Text passage:
========================================================================
# ObamaCare Extended To Policing Gun Ownership



## MaterielGeneral (Jan 27, 2015)

"You may never have thought that a simple visit to the doctor could lead to the FBI breathing down your neck, but the president's new executive actions on gun control could lead to just that, mortally wounding the long-established presumption of doctor-patient confidentiality."

ObamaCare Extended To Policing Gun Ownership by Andrew Malcolm - Investors.com


----------



## Camel923 (Aug 13, 2014)

Knowing what happens if you seek help will keep loony tunes and those with mild issues away. So instead of early intervention and help we will wait for people to go postal. You can never 100% predict the human mind. Lord help anyone who told their Dr. under Obama care that they have firearms.


----------



## Camel923 (Aug 13, 2014)

Doctors: Eyes and Ears of the Regime - The Rush Limbaugh Show


----------



## RedLion (Sep 23, 2015)

This concern about ACA and utilizing it to infringe on rights, including 2nd amendment has been an issue and expected since ACA was passed. I for one see healthcare workers that bare minimum, only primary care MD twice a year and disclose only what is absolutely necessary. I guess that I am lucky to have a doctor that is a hunter and gun owner.


----------



## AquaHull (Jun 10, 2012)

RedLion said:


> This concern about ACA and utilizing it to infringe on rights, including 2nd amendment has been an issue and expected since ACA was passed. I for one see healthcare workers that bare minimum, only primary care MD twice a year and disclose only what is absolutely necessary. I guess that I am lucky to have a doctor that is a hunter and gun owner.


A doctor with land to hunt on is even better.


----------



## RedLion (Sep 23, 2015)

AquaHull said:


> A doctor with land to hunt on is even better.


Lol. I believe that he does hunt his own land.


----------



## NotTooProudToHide (Nov 3, 2013)
========================================================================
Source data
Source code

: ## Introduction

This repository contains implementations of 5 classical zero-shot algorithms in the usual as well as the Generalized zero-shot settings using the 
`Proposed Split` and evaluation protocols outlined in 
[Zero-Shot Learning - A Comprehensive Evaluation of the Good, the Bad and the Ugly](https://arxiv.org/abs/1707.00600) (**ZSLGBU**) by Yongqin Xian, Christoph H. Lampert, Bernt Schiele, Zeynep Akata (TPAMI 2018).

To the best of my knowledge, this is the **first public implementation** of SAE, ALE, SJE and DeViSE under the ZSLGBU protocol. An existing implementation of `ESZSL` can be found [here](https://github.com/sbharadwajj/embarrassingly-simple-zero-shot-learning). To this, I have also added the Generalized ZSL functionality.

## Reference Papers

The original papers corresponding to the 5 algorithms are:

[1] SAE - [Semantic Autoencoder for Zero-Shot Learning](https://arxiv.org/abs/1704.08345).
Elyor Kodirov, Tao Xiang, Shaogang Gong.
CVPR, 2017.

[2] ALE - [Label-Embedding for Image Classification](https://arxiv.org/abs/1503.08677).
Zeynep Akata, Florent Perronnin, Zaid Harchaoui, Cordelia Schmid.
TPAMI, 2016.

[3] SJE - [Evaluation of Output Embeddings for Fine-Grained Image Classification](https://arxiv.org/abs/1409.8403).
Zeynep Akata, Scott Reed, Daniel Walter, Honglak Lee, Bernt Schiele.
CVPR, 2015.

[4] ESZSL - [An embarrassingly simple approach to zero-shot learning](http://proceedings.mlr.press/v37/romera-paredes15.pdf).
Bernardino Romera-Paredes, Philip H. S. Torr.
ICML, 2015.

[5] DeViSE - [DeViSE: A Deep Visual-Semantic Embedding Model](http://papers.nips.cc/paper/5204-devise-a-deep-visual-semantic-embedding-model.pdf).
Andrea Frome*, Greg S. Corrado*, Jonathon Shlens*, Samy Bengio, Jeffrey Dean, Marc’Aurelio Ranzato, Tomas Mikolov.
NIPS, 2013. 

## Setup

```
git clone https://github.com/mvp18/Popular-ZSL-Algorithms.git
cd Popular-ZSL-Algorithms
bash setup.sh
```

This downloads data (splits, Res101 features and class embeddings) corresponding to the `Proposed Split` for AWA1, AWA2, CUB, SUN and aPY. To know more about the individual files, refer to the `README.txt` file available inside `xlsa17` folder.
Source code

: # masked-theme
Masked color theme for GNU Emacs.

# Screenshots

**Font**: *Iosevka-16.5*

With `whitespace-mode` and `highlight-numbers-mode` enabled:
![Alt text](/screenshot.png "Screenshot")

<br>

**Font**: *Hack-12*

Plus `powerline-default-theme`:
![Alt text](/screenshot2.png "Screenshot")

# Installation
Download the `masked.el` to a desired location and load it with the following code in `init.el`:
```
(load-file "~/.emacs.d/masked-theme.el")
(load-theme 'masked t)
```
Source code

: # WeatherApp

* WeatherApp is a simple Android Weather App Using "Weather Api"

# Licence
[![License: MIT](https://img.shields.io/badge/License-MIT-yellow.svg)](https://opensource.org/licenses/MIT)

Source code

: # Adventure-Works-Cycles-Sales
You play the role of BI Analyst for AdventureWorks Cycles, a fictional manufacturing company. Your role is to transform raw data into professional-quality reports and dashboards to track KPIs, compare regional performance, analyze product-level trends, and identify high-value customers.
========================================================================
Set of tasks:
**A)** Copy word for word the part of the forum thread on ObamaCare and gun ownership between "ObamaCare Extended To Policing Gun Ownership by" and "they have firearms.", inclusive.
**B)** Write what comes next in the forum thread on ObamaCare and gun ownership, picking up after its final line.

Outputs by task:
**A)**
ObamaCare Extended To Policing Gun Ownership by Andrew Malcolm - Investors.com


----------



## Camel923 (Aug 13, 2014)

Knowing what happens if you seek help will keep loony tunes and those with mild issues away. So instead of early intervention and help we will wait for people to go postal. You can never 100% predict the human mind. Lord help anyone who told their Dr. under Obama care that they have firearms.

**B)**
I'm trying to lose weight, so I bring it up at my regular doctors visit a couple months ago. He offered to give me Welbutrin which helps eliminate the "need' to raid the fridge, but its used to treat depression. I asked if taking it would flag me, he said probably so I said no thanks. Skipping a little hard work and will power isn't worth getting flagged in the system for something I don't have especially this day and age.


----------



## Slippy (Nov 14, 2013)

NotTooProudToHide said:


> I'm trying to lose weight, so I bring it up at my regular doctors visit a couple months ago. He offered to give me Welbutrin which helps eliminate the "need' to raid the fridge, but its used to treat depression. I asked if taking it would flag me, he said probably so I said no thanks. Skipping a little hard work and will power isn't worth getting flagged in the system for something I don't have especially this day and age.


Excellent point, NTPTH.

Which makes me wonder...now that the Feds control Healthcare, they can pretty much do whatever the hell they want based on the Political Agenda of the current administration.

The Feds can determine that people on cholesterol meds or high blood pressure meds are a danger to society...or cancer patients are somehow traumatized due to the treatment regiment so they may fall into a mental health category...or of course, PTSD...or a million other situations.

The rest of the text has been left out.